"""

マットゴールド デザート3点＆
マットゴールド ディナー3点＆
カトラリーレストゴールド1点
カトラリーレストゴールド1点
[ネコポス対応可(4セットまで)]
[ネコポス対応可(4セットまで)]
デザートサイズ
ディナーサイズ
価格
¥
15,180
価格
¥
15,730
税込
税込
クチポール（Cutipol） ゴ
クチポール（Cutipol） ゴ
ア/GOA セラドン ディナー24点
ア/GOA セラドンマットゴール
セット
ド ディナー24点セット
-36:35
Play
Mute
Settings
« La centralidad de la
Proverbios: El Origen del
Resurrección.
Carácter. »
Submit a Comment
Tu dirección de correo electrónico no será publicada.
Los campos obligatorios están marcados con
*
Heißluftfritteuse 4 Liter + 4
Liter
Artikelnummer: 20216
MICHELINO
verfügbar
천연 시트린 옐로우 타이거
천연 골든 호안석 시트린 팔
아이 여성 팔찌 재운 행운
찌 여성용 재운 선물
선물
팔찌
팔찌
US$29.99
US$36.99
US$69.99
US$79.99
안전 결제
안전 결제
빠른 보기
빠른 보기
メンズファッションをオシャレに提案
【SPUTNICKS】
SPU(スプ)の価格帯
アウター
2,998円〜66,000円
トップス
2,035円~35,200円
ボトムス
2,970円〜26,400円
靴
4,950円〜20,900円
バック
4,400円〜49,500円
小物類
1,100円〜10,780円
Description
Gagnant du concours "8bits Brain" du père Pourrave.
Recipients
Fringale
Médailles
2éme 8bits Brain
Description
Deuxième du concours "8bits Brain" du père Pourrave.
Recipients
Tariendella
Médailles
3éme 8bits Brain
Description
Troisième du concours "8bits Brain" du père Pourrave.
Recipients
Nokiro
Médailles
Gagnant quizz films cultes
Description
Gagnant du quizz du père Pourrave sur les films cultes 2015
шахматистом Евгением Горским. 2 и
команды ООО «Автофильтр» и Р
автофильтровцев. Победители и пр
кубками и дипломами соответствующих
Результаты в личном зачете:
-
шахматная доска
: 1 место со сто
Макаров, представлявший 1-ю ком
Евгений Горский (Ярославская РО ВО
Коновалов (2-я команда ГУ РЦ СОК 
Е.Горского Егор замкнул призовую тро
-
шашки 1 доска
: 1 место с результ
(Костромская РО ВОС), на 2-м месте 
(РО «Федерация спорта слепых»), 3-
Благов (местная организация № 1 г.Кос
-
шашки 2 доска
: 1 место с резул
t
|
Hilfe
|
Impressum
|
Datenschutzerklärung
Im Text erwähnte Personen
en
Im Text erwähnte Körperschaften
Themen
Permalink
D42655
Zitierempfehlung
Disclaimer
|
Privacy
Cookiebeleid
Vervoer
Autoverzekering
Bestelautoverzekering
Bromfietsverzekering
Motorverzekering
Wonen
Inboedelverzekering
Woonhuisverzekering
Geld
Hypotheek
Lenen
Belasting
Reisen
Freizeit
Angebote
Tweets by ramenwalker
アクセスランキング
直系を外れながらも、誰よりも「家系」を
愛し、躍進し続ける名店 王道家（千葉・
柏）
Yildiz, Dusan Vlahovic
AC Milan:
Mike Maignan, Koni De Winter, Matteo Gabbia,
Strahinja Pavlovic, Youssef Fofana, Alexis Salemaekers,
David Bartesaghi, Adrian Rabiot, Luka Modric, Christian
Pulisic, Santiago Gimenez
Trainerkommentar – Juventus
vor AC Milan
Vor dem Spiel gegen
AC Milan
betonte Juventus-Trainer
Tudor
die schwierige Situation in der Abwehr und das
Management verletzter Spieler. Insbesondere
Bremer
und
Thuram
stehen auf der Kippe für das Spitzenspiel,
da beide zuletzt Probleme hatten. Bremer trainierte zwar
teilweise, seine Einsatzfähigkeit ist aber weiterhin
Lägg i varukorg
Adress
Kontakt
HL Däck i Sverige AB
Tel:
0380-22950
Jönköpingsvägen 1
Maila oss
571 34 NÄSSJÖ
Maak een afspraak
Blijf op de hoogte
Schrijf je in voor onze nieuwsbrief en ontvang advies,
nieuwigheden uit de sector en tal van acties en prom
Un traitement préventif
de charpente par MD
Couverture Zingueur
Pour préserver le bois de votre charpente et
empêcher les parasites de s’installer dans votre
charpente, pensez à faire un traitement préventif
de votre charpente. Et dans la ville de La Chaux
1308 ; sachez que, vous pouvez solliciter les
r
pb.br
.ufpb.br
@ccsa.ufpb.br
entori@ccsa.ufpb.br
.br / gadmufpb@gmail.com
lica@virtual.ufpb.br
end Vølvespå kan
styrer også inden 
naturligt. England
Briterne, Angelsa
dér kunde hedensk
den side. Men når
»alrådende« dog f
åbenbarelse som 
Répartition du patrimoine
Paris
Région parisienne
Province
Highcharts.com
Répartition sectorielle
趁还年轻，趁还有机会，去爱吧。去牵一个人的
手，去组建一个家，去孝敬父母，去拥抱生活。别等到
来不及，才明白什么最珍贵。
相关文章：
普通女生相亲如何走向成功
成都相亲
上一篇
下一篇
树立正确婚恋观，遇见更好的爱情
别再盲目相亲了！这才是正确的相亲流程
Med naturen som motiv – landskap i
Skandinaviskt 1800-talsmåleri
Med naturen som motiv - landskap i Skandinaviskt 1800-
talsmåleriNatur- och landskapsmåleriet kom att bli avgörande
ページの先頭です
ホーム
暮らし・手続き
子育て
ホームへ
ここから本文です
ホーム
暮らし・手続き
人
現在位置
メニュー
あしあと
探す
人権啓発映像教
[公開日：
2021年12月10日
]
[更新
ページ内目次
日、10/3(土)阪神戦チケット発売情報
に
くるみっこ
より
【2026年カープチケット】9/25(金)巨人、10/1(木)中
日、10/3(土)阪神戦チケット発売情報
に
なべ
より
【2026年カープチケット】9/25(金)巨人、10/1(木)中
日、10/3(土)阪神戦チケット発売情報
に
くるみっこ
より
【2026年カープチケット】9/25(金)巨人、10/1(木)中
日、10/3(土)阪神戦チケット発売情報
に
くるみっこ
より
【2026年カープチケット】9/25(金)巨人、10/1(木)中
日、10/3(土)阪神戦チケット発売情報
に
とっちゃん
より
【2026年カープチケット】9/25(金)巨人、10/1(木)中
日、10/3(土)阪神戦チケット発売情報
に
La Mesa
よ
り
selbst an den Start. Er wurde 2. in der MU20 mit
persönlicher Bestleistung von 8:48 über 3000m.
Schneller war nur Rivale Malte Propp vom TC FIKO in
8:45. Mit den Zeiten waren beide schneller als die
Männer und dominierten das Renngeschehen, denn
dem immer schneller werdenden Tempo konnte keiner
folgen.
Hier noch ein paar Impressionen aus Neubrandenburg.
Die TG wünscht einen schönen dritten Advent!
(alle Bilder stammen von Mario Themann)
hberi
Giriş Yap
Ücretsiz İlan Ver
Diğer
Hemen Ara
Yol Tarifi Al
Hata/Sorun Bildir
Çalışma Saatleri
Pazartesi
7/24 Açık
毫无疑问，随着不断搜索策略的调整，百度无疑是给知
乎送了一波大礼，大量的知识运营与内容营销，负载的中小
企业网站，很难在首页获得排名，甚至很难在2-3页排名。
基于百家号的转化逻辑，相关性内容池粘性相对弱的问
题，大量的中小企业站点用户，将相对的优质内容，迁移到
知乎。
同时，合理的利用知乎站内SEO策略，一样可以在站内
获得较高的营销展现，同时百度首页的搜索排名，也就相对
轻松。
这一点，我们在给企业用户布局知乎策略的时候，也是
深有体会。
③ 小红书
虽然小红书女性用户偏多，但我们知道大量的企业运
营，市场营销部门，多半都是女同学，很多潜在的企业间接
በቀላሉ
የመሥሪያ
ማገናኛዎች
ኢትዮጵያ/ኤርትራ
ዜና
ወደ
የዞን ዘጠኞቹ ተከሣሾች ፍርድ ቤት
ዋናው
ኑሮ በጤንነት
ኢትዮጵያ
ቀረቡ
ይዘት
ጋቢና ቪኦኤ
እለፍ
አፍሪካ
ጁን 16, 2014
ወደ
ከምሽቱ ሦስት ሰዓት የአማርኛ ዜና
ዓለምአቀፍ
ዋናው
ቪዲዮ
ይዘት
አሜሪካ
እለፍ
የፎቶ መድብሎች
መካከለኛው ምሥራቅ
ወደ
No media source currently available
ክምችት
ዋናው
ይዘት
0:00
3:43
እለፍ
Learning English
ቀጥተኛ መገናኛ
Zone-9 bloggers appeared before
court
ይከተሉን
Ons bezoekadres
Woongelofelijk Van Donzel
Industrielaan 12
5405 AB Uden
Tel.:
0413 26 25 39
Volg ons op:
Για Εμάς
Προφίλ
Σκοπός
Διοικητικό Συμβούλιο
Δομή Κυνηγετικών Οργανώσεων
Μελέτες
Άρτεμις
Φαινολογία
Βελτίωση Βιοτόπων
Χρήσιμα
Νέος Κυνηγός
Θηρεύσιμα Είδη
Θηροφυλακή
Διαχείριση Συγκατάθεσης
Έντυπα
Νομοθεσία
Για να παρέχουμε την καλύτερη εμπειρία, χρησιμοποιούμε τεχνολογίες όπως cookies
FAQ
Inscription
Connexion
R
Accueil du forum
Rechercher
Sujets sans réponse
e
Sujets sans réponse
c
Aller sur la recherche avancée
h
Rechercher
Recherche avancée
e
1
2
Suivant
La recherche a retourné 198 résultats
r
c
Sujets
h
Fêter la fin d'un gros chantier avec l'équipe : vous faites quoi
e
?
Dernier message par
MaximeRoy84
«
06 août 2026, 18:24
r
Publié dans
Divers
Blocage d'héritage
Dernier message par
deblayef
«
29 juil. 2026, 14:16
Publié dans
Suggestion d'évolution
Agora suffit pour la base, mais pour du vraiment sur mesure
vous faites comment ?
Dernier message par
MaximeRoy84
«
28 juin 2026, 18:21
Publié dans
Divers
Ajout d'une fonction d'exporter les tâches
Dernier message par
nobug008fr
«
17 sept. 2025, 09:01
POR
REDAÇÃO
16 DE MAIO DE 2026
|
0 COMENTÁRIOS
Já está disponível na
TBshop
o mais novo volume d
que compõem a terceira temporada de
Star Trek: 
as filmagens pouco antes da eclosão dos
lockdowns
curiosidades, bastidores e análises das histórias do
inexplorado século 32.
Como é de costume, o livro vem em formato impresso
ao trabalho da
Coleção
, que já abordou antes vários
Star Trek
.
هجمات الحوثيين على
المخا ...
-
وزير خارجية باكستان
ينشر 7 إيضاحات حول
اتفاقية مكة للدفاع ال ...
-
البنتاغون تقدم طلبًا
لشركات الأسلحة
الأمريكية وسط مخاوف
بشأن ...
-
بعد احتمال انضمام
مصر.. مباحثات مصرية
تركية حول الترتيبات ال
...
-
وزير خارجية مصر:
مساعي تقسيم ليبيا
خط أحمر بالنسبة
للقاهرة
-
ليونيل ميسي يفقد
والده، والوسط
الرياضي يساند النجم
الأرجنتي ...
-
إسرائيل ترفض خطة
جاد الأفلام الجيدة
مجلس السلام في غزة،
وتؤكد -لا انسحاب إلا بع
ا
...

"""

**What this task involves**
Count how many lines in the data above hold "Juventus", and give that number by itself.

**Written response**
2